Skeletal exhibit construction underway in Maine of humpback whale found on Cape Cod

The story of Vector, who was well-known in New England waters, isn’t over, College of the Atlantic Allied Whale senior scientist Dan DenDanto ’91 says to the Boston Globe, who will be using the remains of the 45-foot humpback whale as part of a new exhibit.


The process of articulating a whale skeleton takes between one and two years, according to COA Allied Whale senior scientist Dan DenDanto ’91. DenDanto is at the beginning stages of preserving the skeleton of Vector, a humpback whale well-known in New England waters.

By Sabrina Schnur | Boston Globe

Dan DenDanto, a research associate at College of the Atlantic and founder of Whales and Nails, has taken Vector, the 40-ton female whale who washed up dead on East Sandwich May 5 after 34 years of annual visits to the Cape.

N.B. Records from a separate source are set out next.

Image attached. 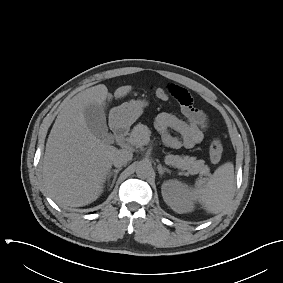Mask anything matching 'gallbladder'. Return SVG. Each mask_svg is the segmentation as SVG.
<instances>
[{
	"label": "gallbladder",
	"instance_id": "gallbladder-1",
	"mask_svg": "<svg viewBox=\"0 0 283 283\" xmlns=\"http://www.w3.org/2000/svg\"><path fill=\"white\" fill-rule=\"evenodd\" d=\"M84 117L89 130L97 137L109 136L104 109L97 104H90L84 110Z\"/></svg>",
	"mask_w": 283,
	"mask_h": 283
}]
</instances>
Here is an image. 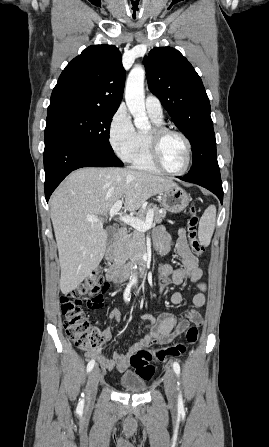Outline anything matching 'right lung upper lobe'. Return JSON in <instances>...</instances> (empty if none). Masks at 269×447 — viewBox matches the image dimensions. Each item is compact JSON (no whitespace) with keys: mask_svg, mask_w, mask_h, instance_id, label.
Wrapping results in <instances>:
<instances>
[{"mask_svg":"<svg viewBox=\"0 0 269 447\" xmlns=\"http://www.w3.org/2000/svg\"><path fill=\"white\" fill-rule=\"evenodd\" d=\"M124 81L119 49L105 44L89 46L61 73L48 113L62 109L117 110Z\"/></svg>","mask_w":269,"mask_h":447,"instance_id":"right-lung-upper-lobe-1","label":"right lung upper lobe"}]
</instances>
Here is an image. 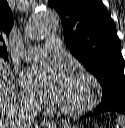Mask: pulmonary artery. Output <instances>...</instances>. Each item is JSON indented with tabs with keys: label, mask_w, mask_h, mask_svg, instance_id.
Listing matches in <instances>:
<instances>
[{
	"label": "pulmonary artery",
	"mask_w": 125,
	"mask_h": 128,
	"mask_svg": "<svg viewBox=\"0 0 125 128\" xmlns=\"http://www.w3.org/2000/svg\"><path fill=\"white\" fill-rule=\"evenodd\" d=\"M62 49L59 37L51 36L47 38L45 47H29L22 53V59L25 61H39L45 58L47 54H58Z\"/></svg>",
	"instance_id": "1"
}]
</instances>
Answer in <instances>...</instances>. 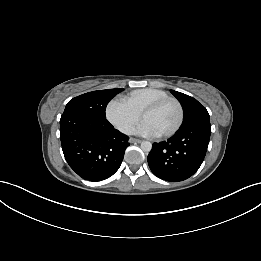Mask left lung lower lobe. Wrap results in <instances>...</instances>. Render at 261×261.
<instances>
[{
  "label": "left lung lower lobe",
  "mask_w": 261,
  "mask_h": 261,
  "mask_svg": "<svg viewBox=\"0 0 261 261\" xmlns=\"http://www.w3.org/2000/svg\"><path fill=\"white\" fill-rule=\"evenodd\" d=\"M210 134V122H198L181 127L167 141L153 143L148 155L151 171L171 182L191 177L204 160Z\"/></svg>",
  "instance_id": "0a47b994"
}]
</instances>
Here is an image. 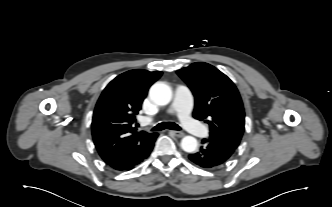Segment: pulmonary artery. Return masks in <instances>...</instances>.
<instances>
[{
  "label": "pulmonary artery",
  "instance_id": "obj_1",
  "mask_svg": "<svg viewBox=\"0 0 332 207\" xmlns=\"http://www.w3.org/2000/svg\"><path fill=\"white\" fill-rule=\"evenodd\" d=\"M193 104L194 100L190 90L184 85H178L175 89L174 100L169 112L175 113L183 127L191 134L200 137L207 136L208 128L191 117Z\"/></svg>",
  "mask_w": 332,
  "mask_h": 207
}]
</instances>
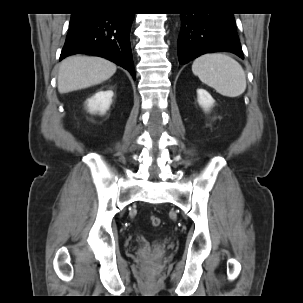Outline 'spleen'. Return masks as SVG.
<instances>
[{"label":"spleen","mask_w":303,"mask_h":303,"mask_svg":"<svg viewBox=\"0 0 303 303\" xmlns=\"http://www.w3.org/2000/svg\"><path fill=\"white\" fill-rule=\"evenodd\" d=\"M192 72L201 82L226 97H238L246 89V76L241 65L223 53L205 54L195 59Z\"/></svg>","instance_id":"1"}]
</instances>
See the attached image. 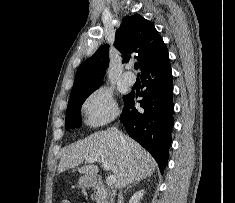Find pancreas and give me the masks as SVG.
<instances>
[{
    "mask_svg": "<svg viewBox=\"0 0 235 203\" xmlns=\"http://www.w3.org/2000/svg\"><path fill=\"white\" fill-rule=\"evenodd\" d=\"M97 203H113L112 198L105 188L101 187L96 192Z\"/></svg>",
    "mask_w": 235,
    "mask_h": 203,
    "instance_id": "pancreas-1",
    "label": "pancreas"
}]
</instances>
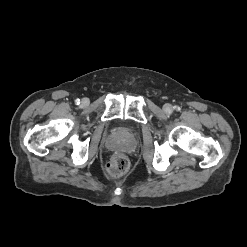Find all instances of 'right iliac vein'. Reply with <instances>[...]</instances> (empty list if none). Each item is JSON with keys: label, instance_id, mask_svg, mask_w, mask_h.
<instances>
[{"label": "right iliac vein", "instance_id": "63e3f726", "mask_svg": "<svg viewBox=\"0 0 247 247\" xmlns=\"http://www.w3.org/2000/svg\"><path fill=\"white\" fill-rule=\"evenodd\" d=\"M88 103H89V100H88L87 98H83L82 101H81V104H82L83 106L88 105Z\"/></svg>", "mask_w": 247, "mask_h": 247}]
</instances>
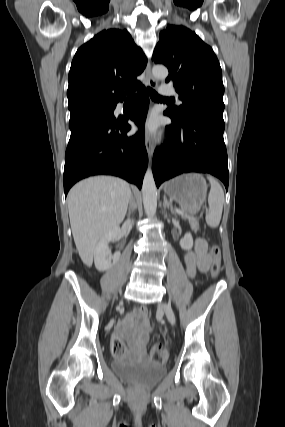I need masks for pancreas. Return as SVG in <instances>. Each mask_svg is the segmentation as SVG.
<instances>
[{
	"mask_svg": "<svg viewBox=\"0 0 285 427\" xmlns=\"http://www.w3.org/2000/svg\"><path fill=\"white\" fill-rule=\"evenodd\" d=\"M183 217L189 219V223L191 224V227L193 229H197L198 228L199 223H198V221L195 218L188 217L187 215H183Z\"/></svg>",
	"mask_w": 285,
	"mask_h": 427,
	"instance_id": "1",
	"label": "pancreas"
}]
</instances>
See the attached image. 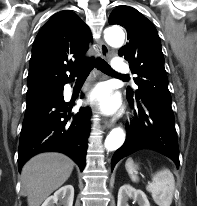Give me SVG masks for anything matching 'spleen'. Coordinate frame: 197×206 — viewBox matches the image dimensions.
I'll return each instance as SVG.
<instances>
[{"label": "spleen", "mask_w": 197, "mask_h": 206, "mask_svg": "<svg viewBox=\"0 0 197 206\" xmlns=\"http://www.w3.org/2000/svg\"><path fill=\"white\" fill-rule=\"evenodd\" d=\"M125 168L133 182L138 181L136 168L132 158H128ZM146 190L151 193L154 202L158 206H170L175 190V179L167 168L158 171L152 176V183L148 184Z\"/></svg>", "instance_id": "3e777b00"}]
</instances>
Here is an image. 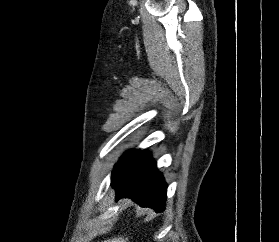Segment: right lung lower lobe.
Segmentation results:
<instances>
[{"label": "right lung lower lobe", "instance_id": "obj_1", "mask_svg": "<svg viewBox=\"0 0 279 242\" xmlns=\"http://www.w3.org/2000/svg\"><path fill=\"white\" fill-rule=\"evenodd\" d=\"M112 185L116 201L127 197L156 212L165 209L167 184L149 152L140 151L125 163L112 175Z\"/></svg>", "mask_w": 279, "mask_h": 242}]
</instances>
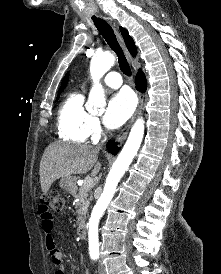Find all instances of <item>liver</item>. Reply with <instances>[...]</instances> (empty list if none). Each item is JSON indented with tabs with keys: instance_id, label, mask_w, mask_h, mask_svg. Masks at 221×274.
Masks as SVG:
<instances>
[{
	"instance_id": "1",
	"label": "liver",
	"mask_w": 221,
	"mask_h": 274,
	"mask_svg": "<svg viewBox=\"0 0 221 274\" xmlns=\"http://www.w3.org/2000/svg\"><path fill=\"white\" fill-rule=\"evenodd\" d=\"M98 152V148L84 145L51 143L45 149L39 167L42 192L46 194L52 183L59 178L85 174L93 167L91 176H96L101 169L97 161Z\"/></svg>"
}]
</instances>
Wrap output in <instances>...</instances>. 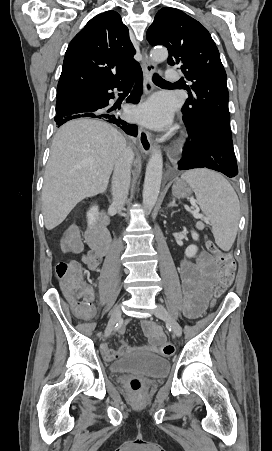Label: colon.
Wrapping results in <instances>:
<instances>
[{
	"label": "colon",
	"mask_w": 272,
	"mask_h": 451,
	"mask_svg": "<svg viewBox=\"0 0 272 451\" xmlns=\"http://www.w3.org/2000/svg\"><path fill=\"white\" fill-rule=\"evenodd\" d=\"M79 230H65L61 238V247L64 249L65 256H79L81 241L79 240ZM208 249L214 254L215 260L219 265L212 271L211 279L214 294L219 296L233 282L235 277L236 264L233 256L228 251H222L215 244H209ZM79 261L76 258L71 261H63L56 265L55 271L58 277L60 289H68V302L73 303L74 310H85L87 305L92 303L93 294L89 288H83L81 272L74 269ZM173 345H162V354H173ZM129 386L137 391L142 387V382L138 378H132Z\"/></svg>",
	"instance_id": "1"
}]
</instances>
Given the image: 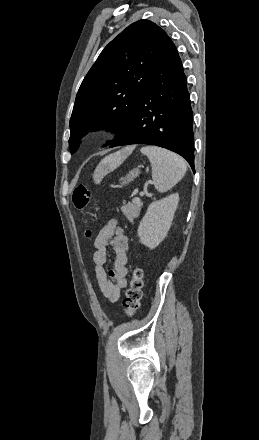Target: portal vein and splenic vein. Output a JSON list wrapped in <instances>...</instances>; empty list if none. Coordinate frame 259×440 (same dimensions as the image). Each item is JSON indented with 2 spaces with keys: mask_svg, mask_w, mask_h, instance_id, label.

DenDanto is part of the network of stranding agents coordinated under the National Oceanic and Atmospheric Administration that are performing a necropsy on Vector because she showed no obvious cause of death. He will be using her bones in a re-articulation alongside a humpback whale calf he acquired more than a year ago.

“Since that time last year I’ve had this dream, aspiration, to connect that calf skeleton in a meaningful exhibition,” DenDanto said. “Baleen female whales are bigger than males; [I’d like to] set that dichotomy of size.”